Extract provided START

# Is Vinyl Flooring ok to use?



## BlackSabbath (May 11, 2012)

*Hi .. I just bought my rat named "Black Sabbath" a new wire cage. The cage levels ( there are 3 of them ), are wire with lots of holes and I want to cover them with something that is going to be kinda hard so that it stable's them more because the they really aren't that stable the way they are. So, I was thinking of cutting and putting down some Vinyl Flooring that's sticky on the back, That way maybe the vinyl flooring won't slip off the wire cage levels when he climbs on them and jumps off them. Also I was also thinking of laying down dish towels so it wouldn't be so slippery. *​


----------



## Jaguar (Nov 15, 2009)

Yes, lots of folks use peel and stick lino to cover shelves.


----------



## petratts (Feb 14, 2012)

Extract provided END

Please carry on the vinyl flooring thread, starting with the reply from petratts. The lines after the vinyl flooring thread aren't needed.

Excerpted data START

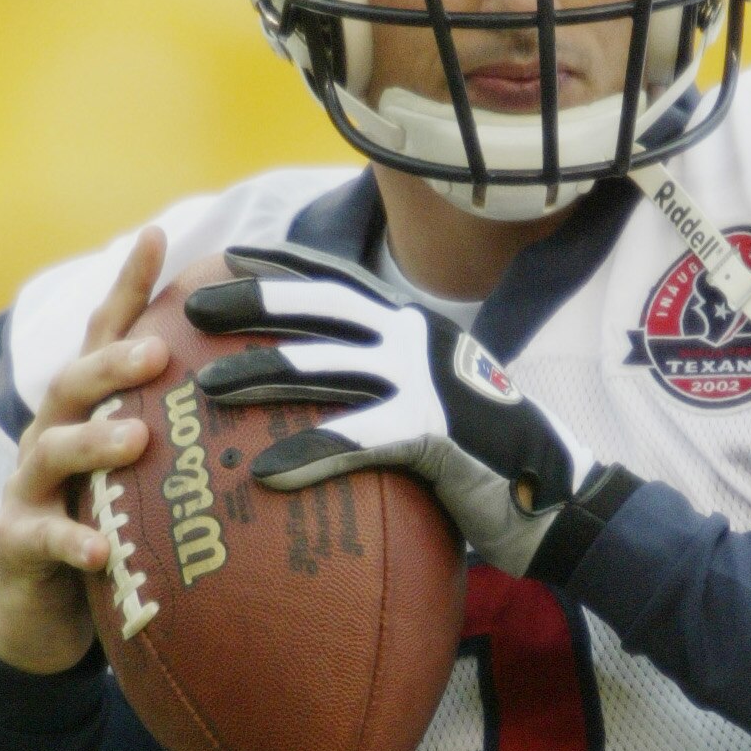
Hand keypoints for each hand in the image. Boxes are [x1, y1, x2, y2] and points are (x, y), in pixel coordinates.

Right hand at [0, 228, 169, 673]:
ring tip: (135, 440)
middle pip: (73, 381)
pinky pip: (42, 539)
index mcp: (86, 410)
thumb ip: (195, 437)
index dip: (129, 287)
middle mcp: (50, 435)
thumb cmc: (110, 527)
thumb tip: (295, 406)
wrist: (39, 612)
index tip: (160, 235)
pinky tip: (100, 552)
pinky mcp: (15, 544)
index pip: (106, 336)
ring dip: (93, 442)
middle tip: (158, 353)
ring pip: (53, 451)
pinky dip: (71, 543)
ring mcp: (28, 488)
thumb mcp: (150, 476)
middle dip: (112, 363)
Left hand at [183, 242, 601, 577]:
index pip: (336, 280)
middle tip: (190, 309)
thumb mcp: (435, 399)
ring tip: (204, 390)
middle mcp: (415, 339)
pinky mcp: (432, 431)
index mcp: (413, 325)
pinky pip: (354, 438)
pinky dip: (306, 452)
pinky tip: (264, 473)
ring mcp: (425, 381)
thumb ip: (387, 382)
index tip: (225, 256)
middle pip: (318, 309)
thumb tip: (330, 385)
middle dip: (251, 303)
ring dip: (257, 375)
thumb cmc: (489, 456)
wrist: (561, 494)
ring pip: (324, 368)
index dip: (279, 265)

Excerpted data END

Result for this exercise:
on the parts in my cage that are made of wire. i used cardboard boxs, cereal boxes to be specific. I cut them up so that i had a flat piece of cardboard. then i put a few holes in it and used a twisty tie through the hole to tie it to the wire level and cut of the extra twisty tie. I wouldn't put sticky tiles on a wire surface cuz i am weird but i would be too worried they would get stuck to it or something. I put sticky tiles on the solid floor in one level in my cage. but then got really freaked out about the glue. The sticky tiles i got were made from china and i didn't want my rats to eat the glue. and the sticky tiles are just like a glue mouse trap if you flip them upside down. i ended up using this ridged sheet of plastic that i got from a hobby store. it was intended to be used as part of a giant picture frame or something. i really dont know but it is a giant thin sheet of plastic that is awesome to make a water prof surface.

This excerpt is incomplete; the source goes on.